---------- RECORDED DATA

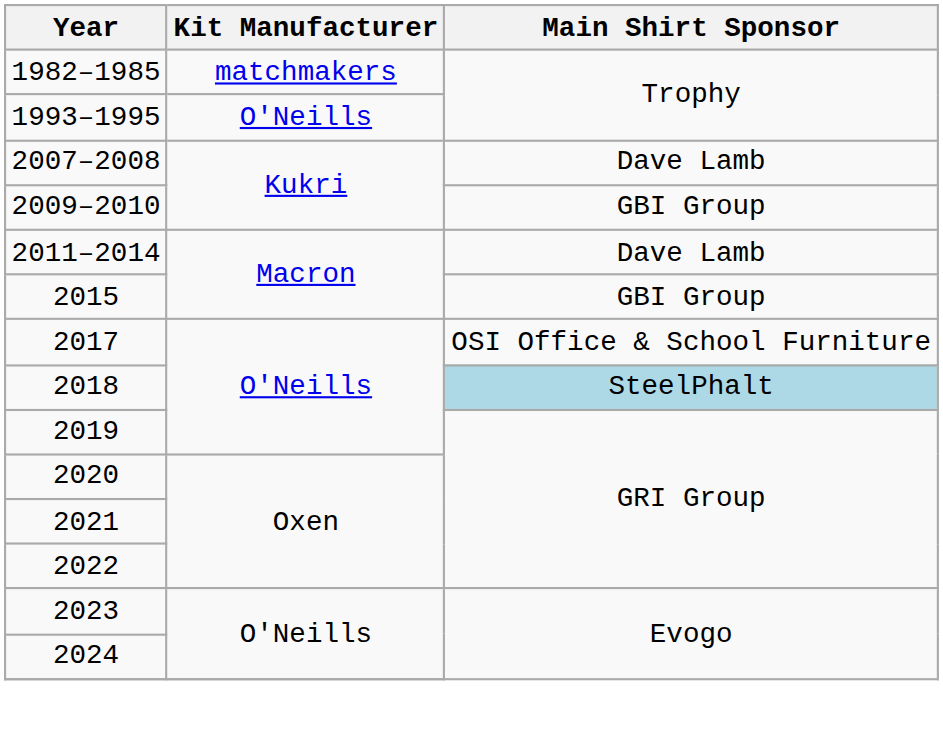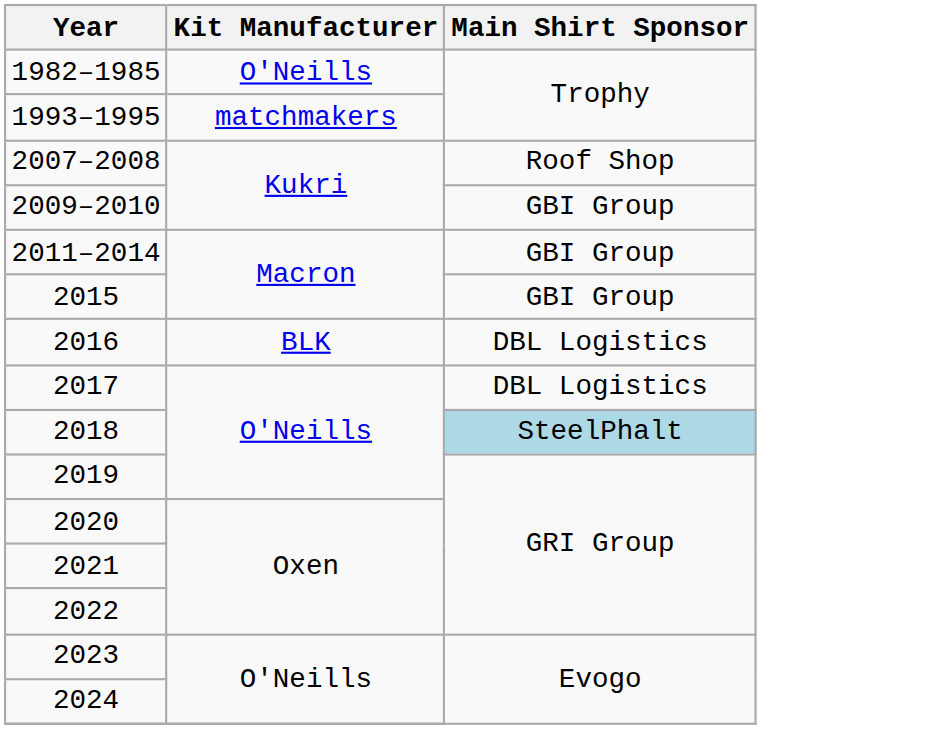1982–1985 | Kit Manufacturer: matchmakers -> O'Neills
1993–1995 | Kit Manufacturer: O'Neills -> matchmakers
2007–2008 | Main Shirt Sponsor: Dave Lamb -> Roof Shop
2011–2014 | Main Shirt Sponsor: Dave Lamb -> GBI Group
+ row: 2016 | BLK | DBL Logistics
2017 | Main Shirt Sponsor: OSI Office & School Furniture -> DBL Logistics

--------------------

> AIM OF THE EXERCISE: Rewrite the records above, changing "Main Shirt Sponsor" to "Primary Shirt Sponsor" everywhere it occurs and keeping every other line unchanged. Leave the pictures out of your answer.

> TASK SOLUTION:
1982–1985 | Kit Manufacturer: matchmakers -> O'Neills
1993–1995 | Kit Manufacturer: O'Neills -> matchmakers
2007–2008 | Primary Shirt Sponsor: Dave Lamb -> Roof Shop
2011–2014 | Primary Shirt Sponsor: Dave Lamb -> GBI Group
+ row: 2016 | BLK | DBL Logistics
2017 | Primary Shirt Sponsor: OSI Office & School Furniture -> DBL Logistics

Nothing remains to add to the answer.